Eine aktuelle Studie der Universität Ulm hat gezeigt, dass dort 47% der im eduroam genutzten Geräte von einer bereits im Jahr 2014 entdeckten und  publizierten Sicherheitslücke betroffen sind. Besonders perfide ist, dass die fehlerhafte Konfiguration in den meisten Betriebssystemen die Voreinstellung ist und mit ihr eine Verbindung zum eduroam-Netz problemlos möglich ist. Es ist den an eduroam teilnehmenden Einrichtungen zudem technisch nicht möglich, diese Fehlkonfiguration zu erkennen und Nutzer im Einzelfall darauf hinzuweisen.

Konkret besteht die Gefahr darin, dass die Endgeräte nicht verifizieren, ob das Passwort an einen dazu legitimierten Server der eigenen Einrichtung oder an einen Angreifer übertragen wird. In der Folge kann ein Angreifer ein "falsches" eduroam-Netz bereitstellen und die Zugangsdaten (Benutzername und Passwort) der Nutzer, die sich mit diesem Netz verbinden, erbeuten.
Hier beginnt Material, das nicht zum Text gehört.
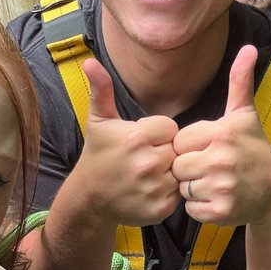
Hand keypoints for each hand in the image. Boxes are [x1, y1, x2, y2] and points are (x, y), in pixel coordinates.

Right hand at [75, 58, 179, 225]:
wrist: (90, 198)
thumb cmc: (98, 155)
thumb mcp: (99, 121)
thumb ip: (101, 90)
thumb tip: (90, 60)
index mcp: (137, 137)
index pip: (170, 128)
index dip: (158, 134)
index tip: (142, 142)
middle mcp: (148, 163)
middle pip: (177, 149)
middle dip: (165, 152)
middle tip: (145, 159)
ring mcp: (155, 188)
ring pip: (180, 171)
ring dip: (169, 172)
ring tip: (148, 174)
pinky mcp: (161, 208)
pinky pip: (178, 194)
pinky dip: (169, 193)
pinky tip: (150, 190)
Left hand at [170, 45, 270, 226]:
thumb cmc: (254, 150)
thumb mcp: (245, 115)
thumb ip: (240, 81)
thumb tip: (248, 48)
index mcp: (221, 133)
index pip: (180, 141)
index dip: (191, 148)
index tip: (209, 150)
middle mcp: (221, 159)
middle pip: (178, 166)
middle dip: (190, 169)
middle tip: (211, 169)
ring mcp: (221, 187)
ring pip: (183, 188)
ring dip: (193, 189)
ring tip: (215, 183)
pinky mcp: (219, 211)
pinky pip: (190, 209)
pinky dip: (199, 208)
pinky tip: (217, 199)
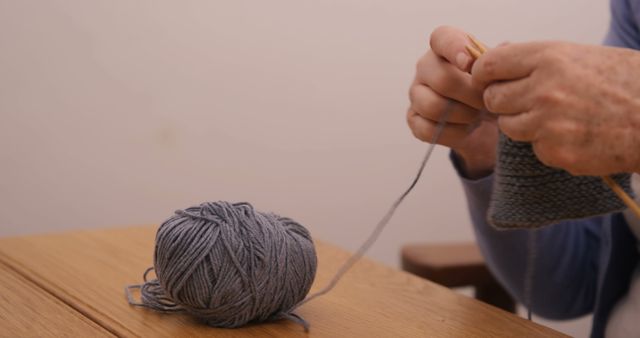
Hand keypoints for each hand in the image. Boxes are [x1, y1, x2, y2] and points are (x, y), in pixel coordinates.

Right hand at [407, 26, 497, 178]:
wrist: (485, 122)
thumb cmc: (489, 89)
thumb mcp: (499, 72)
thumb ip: (500, 59)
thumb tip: (503, 49)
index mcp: (445, 47)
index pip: (442, 38)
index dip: (455, 49)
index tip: (471, 64)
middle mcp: (425, 67)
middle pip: (443, 80)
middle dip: (472, 96)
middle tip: (489, 102)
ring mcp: (416, 93)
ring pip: (433, 107)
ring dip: (463, 116)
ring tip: (478, 115)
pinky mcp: (413, 118)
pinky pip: (428, 130)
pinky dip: (453, 133)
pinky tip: (466, 129)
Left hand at [471, 41, 639, 174]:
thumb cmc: (623, 82)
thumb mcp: (579, 56)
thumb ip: (536, 60)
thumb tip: (495, 59)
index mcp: (549, 58)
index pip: (489, 65)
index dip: (484, 74)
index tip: (487, 80)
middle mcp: (544, 90)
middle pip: (493, 99)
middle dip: (504, 101)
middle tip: (526, 101)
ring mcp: (548, 124)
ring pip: (509, 126)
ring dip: (524, 124)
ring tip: (556, 117)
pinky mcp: (556, 152)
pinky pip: (534, 148)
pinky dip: (547, 145)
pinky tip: (574, 134)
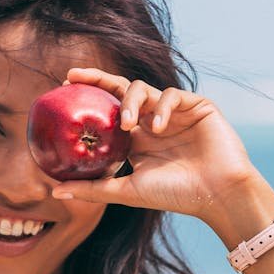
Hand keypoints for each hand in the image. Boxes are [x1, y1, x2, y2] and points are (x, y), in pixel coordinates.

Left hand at [50, 68, 264, 223]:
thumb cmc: (175, 195)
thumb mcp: (127, 191)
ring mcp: (175, 112)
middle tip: (76, 77)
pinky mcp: (197, 106)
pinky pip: (172, 95)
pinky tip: (158, 128)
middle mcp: (154, 121)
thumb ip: (93, 189)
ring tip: (127, 125)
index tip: (64, 85)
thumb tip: (55, 193)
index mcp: (138, 138)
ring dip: (131, 102)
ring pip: (144, 89)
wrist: (218, 196)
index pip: (109, 109)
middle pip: (122, 89)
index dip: (89, 95)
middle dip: (98, 79)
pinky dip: (162, 108)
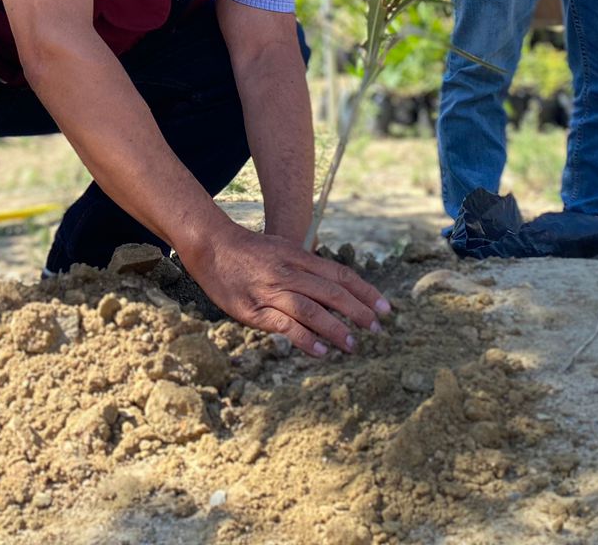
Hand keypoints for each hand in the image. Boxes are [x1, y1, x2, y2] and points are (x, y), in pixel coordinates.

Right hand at [183, 225, 390, 357]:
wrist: (212, 246)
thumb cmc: (251, 251)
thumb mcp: (284, 249)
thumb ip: (307, 267)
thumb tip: (334, 289)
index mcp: (300, 257)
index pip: (340, 275)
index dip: (365, 292)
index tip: (385, 308)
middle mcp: (290, 272)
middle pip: (331, 293)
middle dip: (358, 312)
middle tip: (377, 329)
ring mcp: (272, 291)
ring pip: (312, 310)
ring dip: (336, 329)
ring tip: (353, 344)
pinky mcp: (255, 309)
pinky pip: (285, 325)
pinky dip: (305, 339)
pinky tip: (321, 351)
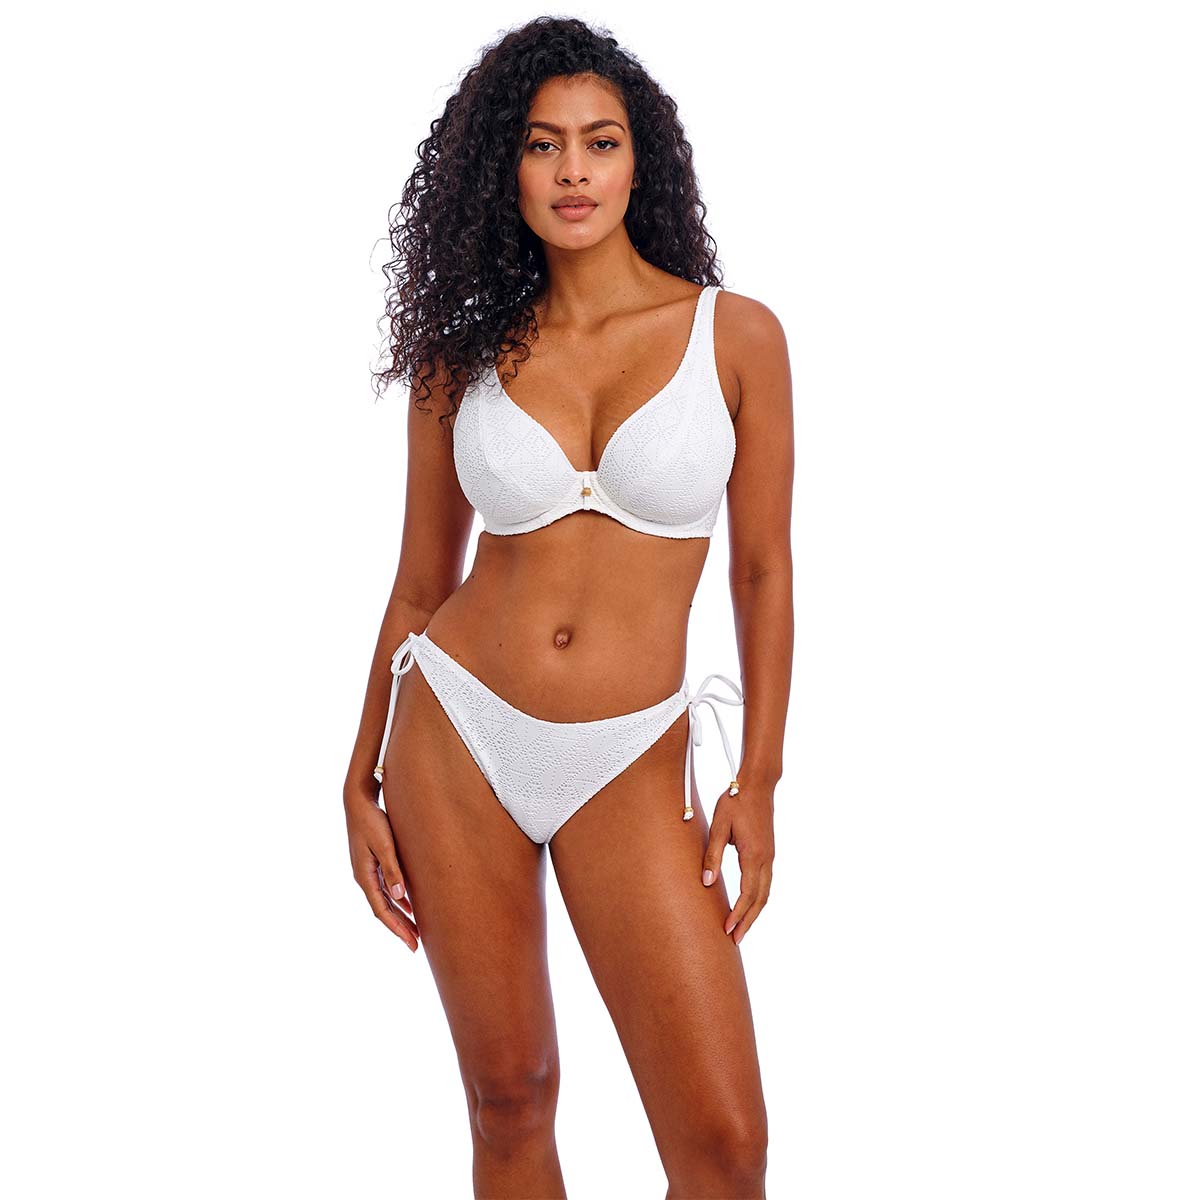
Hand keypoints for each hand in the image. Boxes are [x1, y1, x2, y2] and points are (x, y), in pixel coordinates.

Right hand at [344, 787, 419, 951]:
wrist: (358, 800)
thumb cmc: (372, 820)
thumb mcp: (384, 845)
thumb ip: (392, 870)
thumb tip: (400, 897)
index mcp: (364, 877)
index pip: (382, 911)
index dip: (397, 929)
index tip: (412, 944)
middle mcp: (363, 877)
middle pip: (383, 910)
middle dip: (400, 928)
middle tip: (415, 945)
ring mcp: (367, 871)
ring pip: (385, 900)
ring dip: (400, 916)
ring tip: (415, 930)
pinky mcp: (372, 862)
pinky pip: (385, 889)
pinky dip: (397, 900)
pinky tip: (408, 905)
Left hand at [700, 778, 774, 945]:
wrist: (758, 784)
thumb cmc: (735, 802)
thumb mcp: (718, 826)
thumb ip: (712, 854)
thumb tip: (707, 881)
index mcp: (753, 855)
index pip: (747, 895)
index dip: (737, 915)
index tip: (726, 931)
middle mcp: (766, 859)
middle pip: (760, 900)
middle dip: (748, 922)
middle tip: (735, 940)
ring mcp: (770, 856)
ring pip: (765, 893)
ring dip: (754, 912)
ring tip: (741, 928)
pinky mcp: (769, 852)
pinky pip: (766, 882)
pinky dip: (758, 898)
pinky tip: (748, 904)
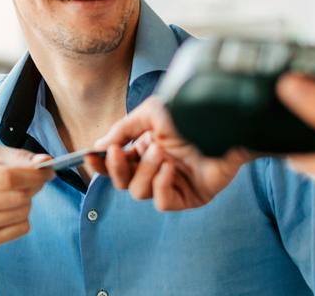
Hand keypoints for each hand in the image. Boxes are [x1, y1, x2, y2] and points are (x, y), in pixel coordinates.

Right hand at [0, 143, 54, 254]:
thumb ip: (16, 156)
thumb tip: (45, 161)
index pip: (9, 177)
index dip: (34, 174)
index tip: (48, 170)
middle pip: (18, 197)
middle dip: (34, 186)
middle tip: (34, 181)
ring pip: (22, 213)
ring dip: (28, 201)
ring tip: (16, 195)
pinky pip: (21, 229)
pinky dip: (23, 217)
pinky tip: (10, 210)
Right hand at [86, 97, 253, 210]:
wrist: (224, 121)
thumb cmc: (193, 112)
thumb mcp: (151, 113)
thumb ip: (124, 129)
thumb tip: (99, 146)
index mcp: (147, 147)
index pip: (117, 163)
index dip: (101, 163)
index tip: (89, 157)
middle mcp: (158, 166)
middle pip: (123, 181)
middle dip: (116, 168)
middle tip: (118, 152)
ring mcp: (173, 182)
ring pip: (139, 192)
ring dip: (144, 171)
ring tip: (160, 151)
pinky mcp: (189, 196)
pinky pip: (162, 202)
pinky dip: (161, 186)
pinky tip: (171, 168)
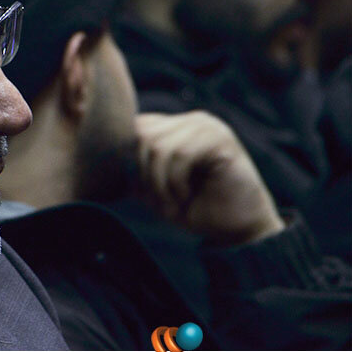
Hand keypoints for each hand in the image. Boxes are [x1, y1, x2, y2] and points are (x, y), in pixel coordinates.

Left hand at [136, 111, 284, 244]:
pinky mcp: (220, 138)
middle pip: (141, 134)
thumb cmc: (196, 210)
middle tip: (157, 202)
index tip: (141, 192)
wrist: (239, 229)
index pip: (134, 127)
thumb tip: (112, 156)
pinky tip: (185, 197)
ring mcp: (206, 126)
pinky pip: (180, 154)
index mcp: (174, 128)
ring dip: (159, 183)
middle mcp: (189, 121)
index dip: (129, 161)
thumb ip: (136, 170)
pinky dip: (175, 182)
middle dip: (142, 174)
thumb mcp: (156, 190)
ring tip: (171, 203)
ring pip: (158, 146)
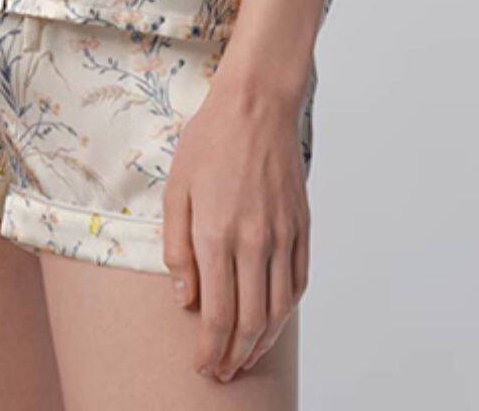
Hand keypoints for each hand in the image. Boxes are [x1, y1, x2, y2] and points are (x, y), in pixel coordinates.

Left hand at [161, 70, 310, 381]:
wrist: (256, 104)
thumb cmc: (209, 140)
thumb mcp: (175, 188)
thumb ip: (177, 246)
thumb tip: (185, 298)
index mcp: (217, 234)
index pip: (218, 314)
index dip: (210, 349)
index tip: (202, 366)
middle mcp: (254, 242)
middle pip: (251, 322)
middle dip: (235, 356)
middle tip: (221, 373)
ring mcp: (283, 236)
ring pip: (279, 310)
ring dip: (263, 343)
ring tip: (245, 358)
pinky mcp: (302, 227)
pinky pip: (298, 283)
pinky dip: (286, 312)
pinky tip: (273, 320)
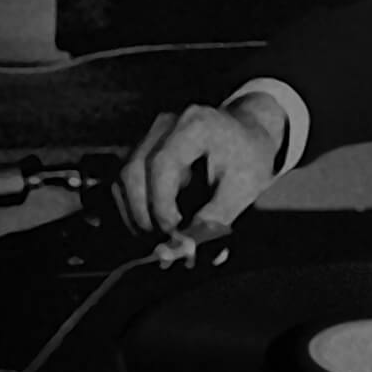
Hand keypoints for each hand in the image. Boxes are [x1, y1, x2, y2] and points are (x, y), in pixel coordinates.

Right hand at [118, 94, 285, 242]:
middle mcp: (166, 124)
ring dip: (135, 213)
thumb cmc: (248, 159)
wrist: (247, 136)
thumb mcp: (243, 189)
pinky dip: (134, 207)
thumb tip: (185, 248)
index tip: (172, 232)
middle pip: (133, 170)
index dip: (161, 203)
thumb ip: (214, 218)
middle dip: (143, 213)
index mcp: (196, 126)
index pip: (162, 164)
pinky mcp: (143, 148)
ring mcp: (150, 134)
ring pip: (122, 178)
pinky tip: (152, 225)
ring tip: (157, 237)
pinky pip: (125, 181)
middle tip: (162, 241)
Für die Universität Stuttgart gilt, dass Nutzer, die Ihre Systeme unserer Anleitung entsprechend konfiguriert und insbesondere die Verifikation des Server-Zertifikats und des Server-Namens korrekt eingerichtet haben, von der beschriebenen Sicherheitslücke nicht betroffen sind. Die Konfiguration von eduroam ist über das vom DFN bereitgestellte Konfigurationstool, das für Windows, Apple-Geräte, Android, Linux und Chrome OS zur Verfügung steht, unkompliziert möglich. Wenn Sie sich nicht sicher sind, ob Sie möglicherweise von dem beschriebenen Angriff betroffen sind, bietet es sich daher an, die Konfiguration prophylaktisch mit der neuesten Version des Konfigurationstools erneut vorzunehmen. In diesem Fall sollten Sie als Vorsichtsmaßnahme zudem Ihr Passwort ändern.